# Factorising Imaginary numbers

• May 3rd 2010, 02:58 PM
zizou1089
Factorising Imaginary numbers
I am having trouble finding the poles z1 and z2 of f defined:

$f(z)=\frac{1}{2z^{2}+(6-4i)z-12i}$

Im pretty sure I have to factorise the denominator, but I keep getting the wrong answer which includes imaginary numbers, is it supposed to?
• May 3rd 2010, 06:35 PM
You get 2(z+3)(z-2i) I assume?
• May 4th 2010, 06:35 AM
zizou1089
That makes sense but how would you factorise when there's an imaginary number involved? Is there a formula of some sort??
• May 4th 2010, 06:51 AM
Tekken
Quote:

Originally Posted by zizou1089
That makes sense but how would you factorise when there's an imaginary number involved? Is there a formula of some sort??

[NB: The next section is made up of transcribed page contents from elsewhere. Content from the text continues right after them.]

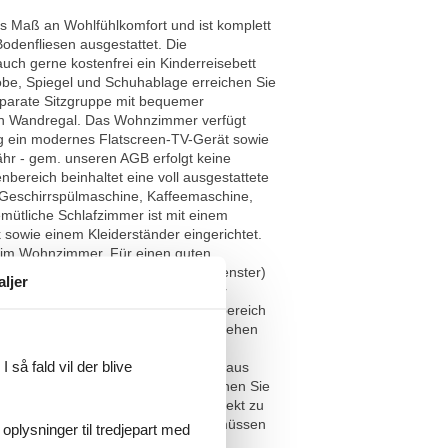
s Maß an Wohlfühlkomfort und ist komplett
odenfliesen ausgestattet. Die
uch gerne kostenfrei ein Kinderreisebett
obe, Spiegel und Schuhablage erreichen Sie
parate Sitzgruppe mit bequemer
 ein Wandregal. Das Wohnzimmer verfügt
ng ein modernes Flatscreen-TV-Gerät sowie
hr - gem. unseren AGB erfolgt keine
bereich beinhaltet eine voll ausgestattete
 Geschirrspülmaschine, Kaffeemaschine,
mütliche Schlafzimmer ist mit einem
sowie einem Kleiderständer eingerichtet.
ch im Wohnzimmer. Für einen guten
le Badezimmer (mit Tageslicht / Fenster)
aljer
ber hinaus gehört noch ein kleiner
dspiegel) im geräumigen Eingangsbereich
s Waschen Ihrer Urlaubsgarderobe stehen
von allen Gästen kostenpflichtig
 så fald vil der blive
lplatz (Nr. 16) direkt hinter dem Haus
 eigenen Fahrräder mitbringen, können Sie
 Ihnen die Fahrräder auch gerne direkt zu
Eingangsbereich des Erdgeschosses müssen
 oplysninger til tredjepart med
h – für den diesbezüglich erhöhten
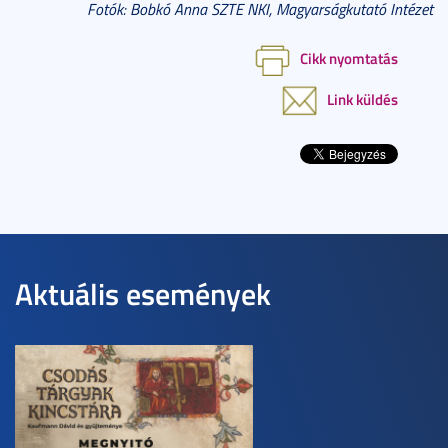
Fotók: Bobkó Anna SZTE NKI, Magyarságkutató Intézet
Cikk nyomtatás
Link küldés
Aktuális események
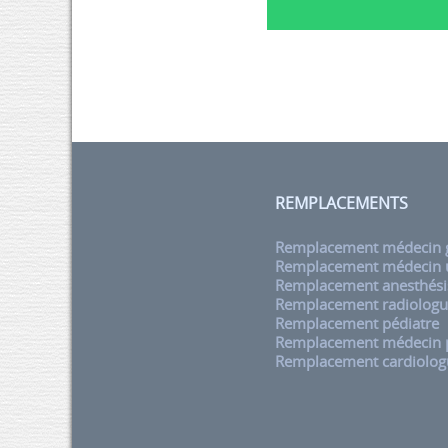
REMPLACEMENTS
Remplacement médecin g
Remplacement médecin u
Remplacement anesthési
Remplacement radiolog
Remplacement pédiatre
Remplacement médecin
Remplacement cardiolog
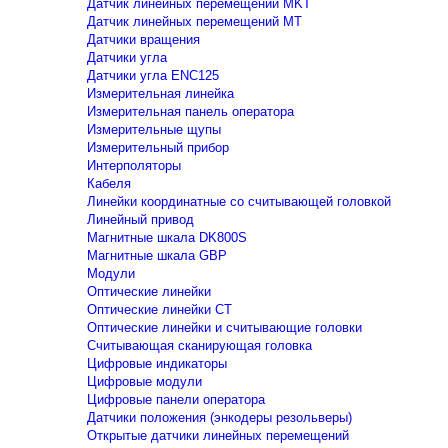
Датчик линейных перемещений MKT
Датчик линейных перемещений MT
Датчики вращения
Датчики угла
Датчики угла ENC125
Измерительная линейка
Измерительная панель оператора
Измерительные щупы
Измерительный прибор
Интерполяторы
Кабеля
Линейки координатные со считывающей головкой
Линейный привод
Магнитные шкала DK800S
Магнитные шкала GBP
Модули
Оптические линейки
Оптические линейки CT
Оптические линейки и считывающие головки
Считывающая сканирующая головка
Цифровые индикаторы
Цифровые модули
Цифровые панели оператора
Датчики положения (энкодеры резольверы)
Открытые датчики линейных перемещений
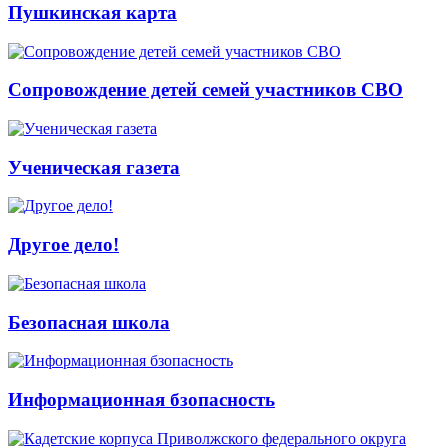
Пушкинская карта
Сопровождение детей семей участников СВО
Ученическая газета
Другое дело!
Безопасная школа
Информационная бзопасность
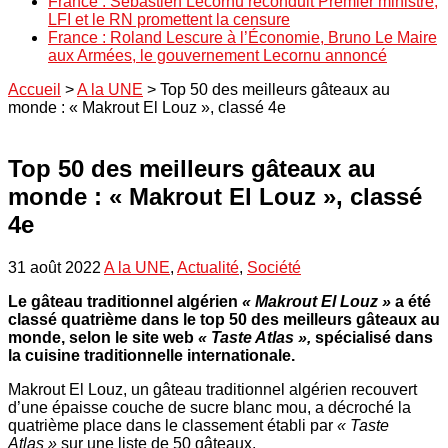
France : Sébastien Lecornu reconduit Premier ministre,
LFI et le RN promettent la censure
France : Roland Lescure à l’Économie, Bruno Le Maire
aux Armées, le gouvernement Lecornu annoncé
Accueil
>
A la UNE
>
Top 50 des meilleurs gâteaux au
monde : « Makrout El Louz », classé 4e
Top 50 des meilleurs gâteaux au
monde : « Makrout El Louz », classé
4e
31 août 2022
A la UNE
,
Actualité
,
Société
Le gâteau traditionnel algérien
« Makrout El Louz »
a été
classé quatrième dans le top 50 des meilleurs gâteaux au
monde, selon le site web
« Taste Atlas »,
spécialisé dans
la cuisine traditionnelle internationale.
Makrout El Louz, un gâteau traditionnel algérien recouvert
d’une épaisse couche de sucre blanc mou, a décroché la
quatrième place dans le classement établi par
« Taste
Atlas »
sur une liste de 50 gâteaux.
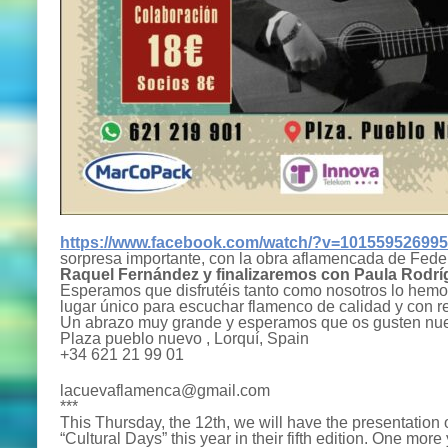
https://www.facebook.com/watch/?v=10155952699
sorpresa importante, con la obra aflamencada de Federi
Raquel Fernández y finalizaremos con Paula Rodrí
Esperamos que disfrutéis tanto como nosotros lo hem
lugar único para escuchar flamenco de calidad y con r
Un abrazo muy grande y esperamos que os gusten 
Plaza pueblo nuevo , Lorquí, Spain
+34 621 21 99 01
lacuevaflamenca@gmail.com
**
*
This Thursday, the 12th, we will have the presentation 
“Cultural Days” this year in their fifth edition. One mor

You could use the "-b" formula if you want, i trust your familar enough with that.

Assuming maddas' solution is correct $f(z)$ has poles at $2(z+3)(z-2i) = 0$ so pole at $z = -3$ and $z = 2i$

Yes it is common that in these types of problems that the poles contain imaginary numbers
• May 4th 2010, 07:08 AM
zizou1089
I tried using the '-b' formula but I get the square root of an imaginary number which I don't think should be the case..
• May 4th 2010, 09:07 AM
zizou1089
For example how would I factorise:

$(i+\frac{3}{2})z^2-2z+(i-\frac{3}{2})$